Posted: Friday, 4 January 2019 @ 13:43
According to the Telegraph, Professor David Oliver, the Department of Health's key adviser on the elderly, said the NHS was "failing to do basic things for older people." He has warned there was "endemic evidence of discriminatory attitudes from NHS staff" which was leading to older people "systematically" getting a worse deal in hospitals across England than younger patients.
Frankly, this kind of statement by Professor Oliver which was made under oath to the House of Lords Committee is dangerous(though honest and needed to be said) for the NHS as it highlights a legal vulnerability.
It is worth considering the following.
1. Since 1st October of 2012, the government has implemented the Equality Act 2010 (EA 2010) which prohibit age discrimination in the field of goods and services. This means that commercial, charitable and public sector organisations are required to eliminate unequal treatment on the grounds of age in respect of the provision of goods and services.
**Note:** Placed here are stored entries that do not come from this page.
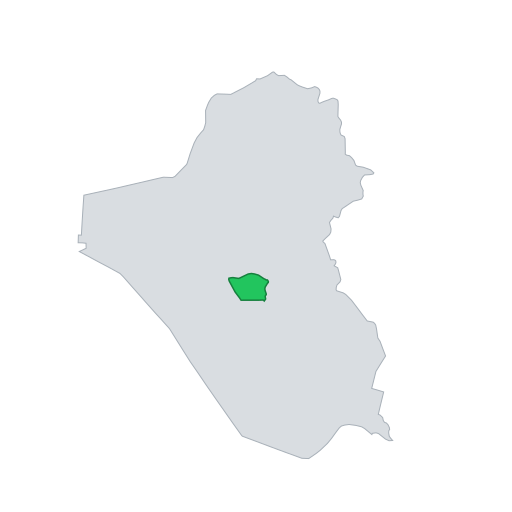 Iraq, with Karbala' highlighted, rotated 16°
{"feature_id": "IRQ-3062", "entity_name": "Karbala'", "entity_type": "Province", "adm_level": 1, "iso_a3": "IRQ", "parent_name": "Iraq", "parent_adm1": "", "projection": "albers", "projection_center": [44.011, 32.497], "detail": "fine", "context": "in_parent", "style": "filled", "palette": "green", "viewbox_px": 512, "rotation_deg": 16, "n_neighbors": 0, "source": "natural_earth", "source_scale": "10m", "svg_char_len": 3548}
<svg xmlns="http://www.w3.org/2000/svg" viewBox="0 0 512 512"><g transform="rotate(16 256 256)"><path d="M207.7,85.5L211.1,84.7L217.4,79.5L221.2,74.7L222.4,74.2L225.7,75.9L228.0,76.4L233.5,74.5L236.7,75.5L239.5,76.8L241.0,76.9L248.3,80.0L250.1,80.4L253.9,80.8L259.5,81.0L263.2,79.0L265.7,77.0L267.6,77.1L269.3,77.5L270.8,78.4L272.0,79.8L272.6,81.9L272.4,88.5L272.9,90.2L273.9,91.5L275.2,91.7L276.7,90.3L279.4,88.2L282.7,85.9L285.2,83.8L286.6,83.0L288.8,83.1L290.9,83.4L292.1,84.4L292.2,84.7L293.3,87.8L296.3,99.4L298.0,100.8L299.9,102.1L301.3,103.8L301.8,105.5L301.7,108.2L301.7,111.3L302.5,113.7L303.6,115.5L304.7,116.4L306.2,116.5L308.0,116.9L309.3,118.7L313.3,131.8L313.7,133.5L315.4,134.1L318.1,133.8L320.8,135.1L323.8,137.2L326.7,141.2L328.6,141.8L334.5,141.1L342.5,141.6L346.4,143.6L346.0,144.9L343.1,146.4L338.0,148.2L336.6,151.0L335.8,154.7L336.0,156.8L337.3,159.1L341.0,163.5L341.2,165.1L341.9,167.4L342.6,168.9L341.9,172.0L338.7,174.1L334.4,176.5L325.8,186.7L325.2,188.9L325.3,194.9L324.5,196.6L321.7,196.6L319.5,196.3L319.5,198.4L318.1,201.2L317.4,203.6L320.7,209.3L321.3,212.4L320.8,215.1L317.9,219.9L316.1,223.2L316.6,223.9L318.9,225.1L326.4,235.5L328.8,239.1L331.9,238.1L333.1,238.2L334.0,238.7L334.6,240.0L334.6,241.5L333.8,243.9L337.8,244.8L339.3,247.2L344.0,255.2L343.9,257.7L341.8,261.6L341.8,264.1L342.3,266.4L343.1,267.2L349.9,267.4L352.8,268.2L360.0,272.2L368.3,278.4L375.0,283.5L380.8,287.8L386.9,287.3L388.6,288.1L390.1,289.4L392.0,293.0L395.7,301.2L398.8,303.9L403.6,310.4L408.1,316.4L405.6,325.0L403.1,333.9L403.5,345.3L403.7,351.4L409.6,351.4L416.2,351.5L416.5,358.8L416.8,366.1L417.2,374.5L419.1,374.7L422.3,376.4L423.7,379.1L425.4,380.5L427.4,380.6L429.5,381.9L431.5,384.2L432.3,386.0L431.8,387.3L432.3,389.5L433.8,392.6L435.6,394.0L438.2,395.7L434.8,396.9L430.9,396.3L422.7,392.9L420.1,392.9L416.7,394.4L416.6,395.7L407.9,391.9L404.8,391.1L403.7,391.1L398.8,391.3L391.9,392.3L387.8,394.1L385.0,395.9L383.8,397.7L383.3,398.6L381.3,403.8L378.9,410.5L376.3,416.5L371.3,425.0L368.5,428.9L362.5,436.2L355.8,437.8L340.1,436.7L322.8,435.4L305.6,434.0L292.7,433.0L291.8,432.6L279.1,422.5L269.1,414.4L256.6,404.3L244.0,394.0L231.3,383.4L222.0,375.8L210.9,365.9L200.8,356.8L192.9,349.7L182.7,343.3L174.7,338.4L163.2,331.1L154.0,325.2L146.1,320.2L134.1,312.5L130.1,310.3L117.4,307.4L105.5,304.9L93.1,302.2L84.9,300.4L90.6,295.4L89.1,290.6L85.1,291.3L81.4,292.3L79.5,284.8L82.4,284.1L80.2,274.4L78.0,264.5L75.9,254.9L73.8,245.0L84.4,239.3L92.4,235.0L103.5,229.0L114.1,223.1L124.2,217.5L135.3,211.3L145.2,205.8L154.2,203.6L156.2,201.8L160.4,193.9L164.1,187.1L164.3,185.5L164.5,175.8L165.4,164.4L166.7,158.3L168.9,153.0L170.8,149.1L171.0,145.4L170.9,141.7L169.2,136.0L167.4,130.0L167.8,124.4L168.2,121.3L169.5,116.5L171.7,113.0L173.9,110.9L182.2,108.8L187.2,107.6L193.8,101.4L197.8,97.7L203.3,91.9L207.3,87.6L207.6,86.1L207.7,85.5Z" fill="#d9dde1" stroke="#a8b0b8" stroke-width="1"/><path d="M270.0,275.7L271.1,275.8L272.4,276.2L272.6,276.2L273.1,276.0L273.3,275.9L273.5,275.9L273.7,276.0L274.0,276.2L274.9,277.1L275.0,277.4L275.0,277.7L275.1,278.2L274.7,278.5L273.4,283.3L273.5,284.9L274.1,286.4L276.2,289.5L276.5,290.4L276.1,291.2L275.9,292.0L276.2,292.9L277.0,294.4L277.1,294.9L276.7,296.0L276.4,296.7L276.3,297.0L276.0,296.8L275.5,296.4L274.5,296.5L271.1,297.6L253.8,302.6L252.0,301.0L245.9,296.4L237.2,287.5L236.3,286.1L236.1,284.8L238.0,283.8L239.8,283.1L244.3,282.5L245.1,282.4L245.5,282.3L246.5,281.6L253.4,275.5L256.4,274.1L259.5,273.7L263.7,273.7L270.0,275.7Z" fill="#22c55e" stroke="#15803d" stroke-width="1.5"/></g></svg>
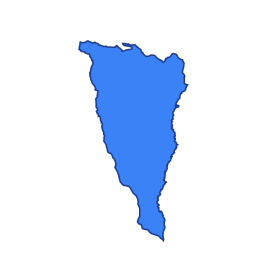 Brezoi, Vâlcea, Romania (Mercator projection), rotated 205°
{"feature_id": "2599482B31107068375666", "entity_name": "Brezoi", "entity_type": "district", "adm_level": 2, "iso_a3": "ROU", "parent_name": "Romania", "parent_adm1": "Vâlcea", "projection": "mercator", "projection_center": [24.205, 45.404], "detail": "fine", "context": "isolated", "style": "filled", "palette": "blue", "viewbox_px": 256, "rotation_deg": 205, "n_neighbors": 0, "source": "geoboundaries", "source_scale": "gbopen_adm2", "svg_char_len": 5757}
<svg xmlns="http://www.w3.org/2000/svg" viewBox="0 0 256 256"><g transform="rotate(205 128 128)"><path d="M194.3,191.7L195.2,190.6L196.2,189.8L198.3,190.1L198.9,189.9L201.0,190.0L201.9,189.4L202.8,187.7L203.8,186.9L206.0,185.8L207.6,185.8L207.4,184.8L206.8,183.7L206.8,183.0L206.2,181.6L206.4,180.8L205.7,179.5L205.7,178.6L204.3,178.8L203.9,177.9L202.4,177.7L201.3,178.3L199.5,178.5L198.9,178.0L195.9,178.1L194.3,178.8L193.9,178.0L193.3,177.8L192.9,176.8L190.5,175.5L190.0,175.0L190.0,174.5L189.5,174.3L189.3,173.9L188.4,174.1L188.3,173.7L187.7,173.1L187.8,172.6L187.3,172.1L186.7,170.8L187.0,169.7L186.8,168.8L187.1,168.1L186.9,167.4L186.5,166.8L186.6,165.6L186.2,164.8L186.0,163.9L185.9,163.0L186.1,162.2L185.5,161.5L185.0,161.3L185.3,161.0L185.0,160.6L185.1,160.3L184.6,160.0L184.4,158.8L183.6,158.4L182.0,156.0L180.5,155.2L179.9,154.0L177.6,152.6L176.7,152.5L176.5,152.1L174.1,150.4L174.2,149.4L173.8,148.6L171.0,149.1L170.5,147.0L169.6,144.9L169.6,144.3L168.8,143.6L169.4,142.0L169.4,140.3L168.5,139.6L168.4,138.6L167.4,137.3L167.2,136.5L166.6,135.8L166.0,133.7L165.1,133.5L164.6,132.8L163.1,131.8L163.2,131.0L163.5,130.4L163.6,129.5L162.4,128.7L161.9,128.1L161.2,128.3L160.4,127.2L159.7,127.1L159.7,126.2L159.2,126.6L157.3,125.8L156.4,123.7L155.6,122.8L154.7,122.4L154.4,121.4L153.9,121.6L152.9,120.6L152.2,119.5L152.2,119.2L152.6,118.9L152.3,118.6L152.2,117.8L151.2,117.1L151.1,116.4L147.9,113.4L147.3,111.9L146.0,111.2L145.7,109.1L145.2,108.4L144.4,106.1L143.9,105.5L142.5,104.9L141.6,104.1L140.7,103.6L140.1,102.6L139.7,102.3L139.5,101.8L138.5,100.8L136.3,97.8L135.1,97.3L132.8,97.8L131.0,96.6L128.9,94.5L127.4,94.1L126.9,93.7L126.7,93.3L125.9,92.8L124.3,91.1L123.7,89.5L123.1,88.7L123.1,87.8L123.3,87.9L123.4,87.4L123.0,86.5L121.1,85.5L119.8,84.3L119.1,84.2L117.7,82.3L116.5,81.4L115.8,80.1L112.3,76.0L108.5,74.2L107.0,74.3L105.8,74.9L104.5,74.9L103.3,75.4L102.3,75.4L100.3,74.4L96.3,71.5L95.2,71.0L94.3,71.1L93.2,70.3L91.8,70.0L89.2,67.8L87.6,65.5L86.8,63.1L83.8,60.6L81.9,57.3L80.9,54.4L80.1,53.2L80.2,49.8L79.9,47.5L79.2,46.5L77.7,45.8L77.1,46.0L76.6,45.8L74.9,45.7L74.0,44.9L72.5,42.9L68.4,43.7L67.8,44.1L66.4,43.9L64.6,42.8L61.9,42.2L60.6,42.5L54.5,43.1L53.6,42.9L52.0,41.9L49.8,41.6L48.4,40.9L48.8,42.3L50.7,44.9L52.1,48.4L52.3,50.0L52.2,52.1L52.7,53.9L53.4,54.8L53.8,54.9L54.4,55.6L55.0,57.3L55.4,57.5L55.5,58.4L55.4,59.4L55.6,60.0L56.5,61.2L59.2,62.7L59.4,63.0L59.2,63.7L60.3,64.3L61.4,65.8L62.4,65.8L62.6,66.6L63.0,66.5L63.1,66.0L63.6,65.4L64.8,65.8L64.9,66.3L65.5,66.8L65.9,67.7L66.5,68.2L66.2,68.7L66.4,69.0L66.7,69.1L67.1,68.7L67.9,69.3L68.0,70.5L67.8,70.9L67.3,71.1L67.6,71.6L69.8,71.9L70.2,73.1L70.6,73.4L70.5,74.0L70.0,74.7L70.3,75.5L70.3,76.0L70.8,76.5L71.4,76.6L71.1,77.5L71.7,77.6L72.0,78.1L71.8,78.6L72.0,78.9L70.8,80.0L70.6,82.0L71.7,82.4L72.0,84.2L71.6,85.1L72.2,85.8L71.5,86.8L71.1,87.0L71.3,87.5L71.1,88.4L71.4,89.4L71.8,89.8L71.3,90.5L71.6,91.7L71.3,92.2L71.0,92.3L71.2,92.9L70.9,93.4L71.0,94.5L70.4,95.0L71.0,95.3L71.9,94.9L72.9,95.9L73.6,95.7L73.8,95.9L73.8,96.2L73.5,96.6L73.5,97.7L73.6,98.1L73.9,98.3L73.7,99.0L74.2,99.7L74.2,100.6L75.1,101.6L75.1,102.3L75.7,102.5L75.3,103.2L76.3,104.1L76.2,104.4L75.5,104.7L75.1,105.2L75.2,105.9L75.5,106.1L75.2,107.7L75.8,108.5L76.2,109.5L76.3,110.2L77.0,110.4L77.2,110.8L76.5,111.5L76.8,112.1L76.7,112.7L77.0,113.7L76.3,114.4L76.3,115.3L75.8,116.2L75.9,117.4L76.2,118.5L76.0,119.5L76.4,119.8L77.1,119.8L77.2,120.1L76.1,120.8L76.8,121.3L76.7,122.0L77.0,122.4L76.2,123.4L76.1,124.8L75.4,125.2L76.4,126.5L76.3,128.2L75.7,129.2L75.8,129.6L76.2,129.9L76.2,130.2L75.7,130.9L76.3,131.3L76.3,131.8L76.7,132.3L76.4,132.7L76.4,133.2L76.0,133.8L77.5,133.8L77.6,134.8L78.4,135.0L78.8,135.5L79.8,135.3L80.2,135.6L80.4,136.2L80.3,136.7L80.5,137.0L80.2,137.4L80.3,137.8L80.7,138.3L81.5,138.2L81.7,139.4L82.5,139.7L82.4,140.0L81.9,140.4L81.8,141.0L82.9,141.7L82.8,142.1L83.1,142.5L83.1,143.1L83.6,143.3L84.0,144.0L85.2,143.9L85.5,144.7L85.8,145.0L86.3,144.8L86.4,145.2L86.2,145.7L86.4,145.8L88.1,145.7L87.8,146.8L88.7,147.1L88.9,147.4L88.6,148.0L89.2,148.2L88.9,149.2L90.1,150.0L90.4,151.2L91.0,151.6L91.1,151.9L90.7,152.7L91.9,153.3L91.7,154.1L90.9,155.1L92.2,157.1L92.0,158.6L92.1,158.9L93.4,159.9L93.9,161.5L93.6,162.6L93.5,164.3L93.7,164.8L93.1,166.7L91.3,168.3L91.5,168.9L91.2,169.4L91.9,169.7L92.9,169.2L94.2,167.9L94.6,169.0L94.2,169.7L94.6,169.8L95.1,171.3L94.7,172.3L94.4,175.6L94.0,176.1L93.7,177.0L94.5,178.8L94.7,181.4L94.0,182.0L94.2,182.7L94.1,183.7L93.0,184.7L92.3,185.9L92.1,187.6L92.4,188.4L92.5,190.0L92.3,192.4L94.6,191.9L96.1,192.5L96.3,193.3L97.8,196.6L98.6,197.5L98.3,198.2L98.3,198.7L99.7,200.1L100.4,200.3L102.4,201.5L102.7,203.6L103.2,204.7L103.3,206.6L104.6,210.5L106.5,211.8L107.4,212.9L109.2,212.4L111.5,212.7L112.9,213.4L114.7,214.9L116.0,215.1L116.8,214.8L118.5,214.7L119.2,213.9L119.2,213.0L119.7,211.8L119.7,210.6L121.0,209.1L121.7,208.9L121.9,208.1L122.3,207.5L123.0,207.2L122.9,206.7L123.2,206.2L122.8,205.8L122.5,204.9L123.2,204.2L123.3,203.2L123.8,202.4L124.5,202.5L125.4,203.2L126.4,203.1L127.0,203.4L127.1,203.1L127.6,203.0L128.5,203.4L132.3,203.8L133.0,204.5L134.7,205.0L138.3,203.7L138.6,202.9L139.9,201.6L140.7,201.3L141.3,200.7L142.3,200.7L144.9,201.3L145.8,201.8L146.3,202.5L147.4,202.4L149.4,204.4L154.7,205.5L156.2,206.3L157.0,206.3L160.8,204.2L162.6,204.1L163.3,204.4L163.9,203.8L167.0,203.1L168.6,202.3L167.7,201.5L166.3,201.2L159.2,203.0L158.4,202.7L157.9,202.1L157.9,201.2L158.3,200.8L162.1,198.4L165.3,195.0L165.8,195.0L166.1,195.9L166.7,195.9L167.7,196.5L168.3,196.4L169.3,197.0L170.6,196.8L171.6,197.6L173.0,197.9L173.6,197.3L173.4,196.5L174.2,195.6L176.5,194.4L179.1,193.6L181.1,192.6L182.5,192.9L184.1,191.7L188.5,191.3L189.4,190.8L190.2,191.6L191.3,191.7L192.7,191.4L194.3,191.7Z" fill="#3b82f6" stroke="#1e3a8a" stroke-width="1.5"/></g></svg>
2. Any decisions taken by the NHS because of age or which place specific age groups at a particular disadvantage will have to be justified under the relevant legislation of the EA 2010. The statement by Professor Oliver shows that elderly patients can receive poor treatment. But we all knew that anyway. Furthermore, in an age of austerity, difficult funding decisions will inevitably need to be made which may impact directly or indirectly on older patients.
3.The NHS has already taken preliminary steps aimed at avoiding discrimination claims; for example, the NHS Commissions Board (NHSCB) Authority published an Equality Analysis at the beginning of 2012. However, there is simply too much to do and with new complex legislation, too much uncertainty.
With so much at stake on such an emotive issue, standby for much more litigation.